Over the last ten years there have been a number of initiatives that have affected the development of ICT in Finnish schools. One of these, OPE.FI, was launched in 2004. It aimed to improve the ICT skills of in-service teachers and other teaching personnel. There were three main stages. Stage one helped all teachers achieve mastery in basic ICT skills such as word processing, internet browsing and email. Stage 2 provided skills in using ICT for educational purposes. These included the use of generic tools, pedagogical applications and digital materials within each subject area. It also taught teachers how to produce their own digital learning materials.
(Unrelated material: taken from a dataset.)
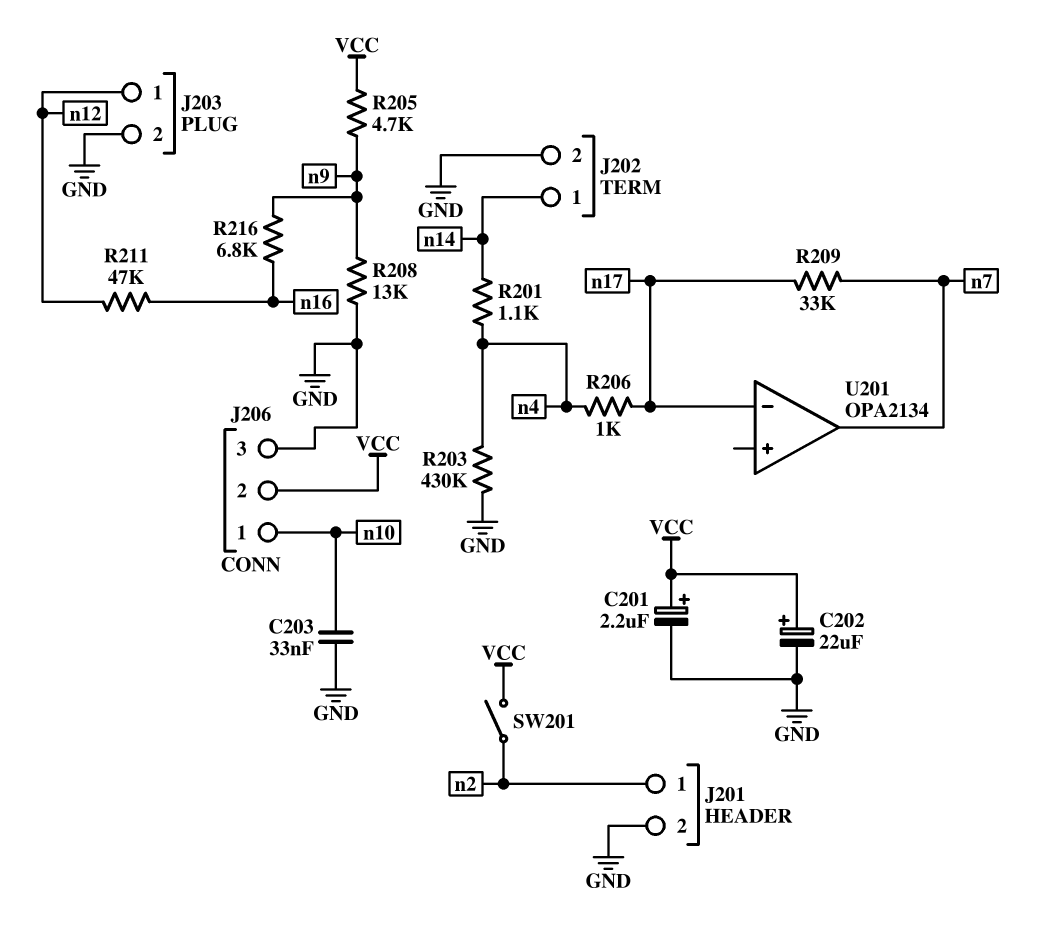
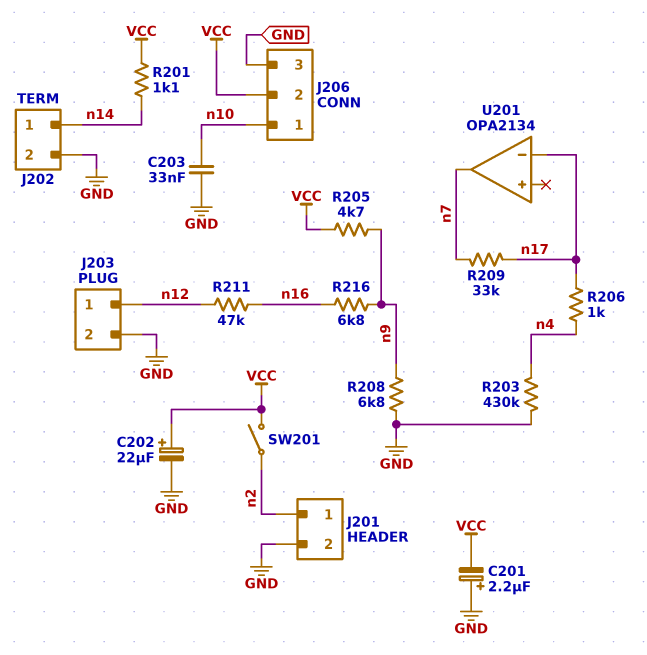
C201: 2.2uF (plus VCC, minus GND) -> 2.2uF (plus GND, minus VCC)
R201: 1.1k (n4, n14) -> 1.1k (VCC, n14)
R208: 13k (GND, n9) -> 6.8k (GND, n9)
The final stage developed these approaches through specialised knowledge related to content-specific and professional applications, further production of digital learning materials, institutional management systems and the development of broader education support networks to cascade knowledge and skills.

In 2004 the Finnish Government adopted a resolution to provide broadband access to all schools by 2007. It provided financial assistance for the setting up of high-performance telecommunications in all schools and colleges.

ICT is not taught as a separate subject within the Finnish curriculum. But it does form an important part of, and should be embedded within, every subject that is taught.

The Finnish national core curriculum has the following cross-curricular themes:

  • Personal growth;
  • Cultural identity and internationalism;
  • Media skills and communication;
  • Citizenship and entrepreneurship;
  • Environmental responsibility;
  • Safety and traffic;
  • Technology and the individual.

Other skills and competencies are defined in the learning objectives and core content of education of the different subjects. The Finnish National Board of Education has published a guidebook for teachers on cross-curricular themes. Schools and teachers decide for themselves, however, how competencies are taught. There are currently no assessment regulations or guidelines on these 21st century skills and competencies.

The computer per pupil ratio across Finland is 14.3/100 and, as reported in the European Schoolnet STEPS report (2009), 76% of students currently have a broadband connection. Larger schools have dedicated computer laboratories but there are still very few interactive whiteboards. There are no schools without any ICT.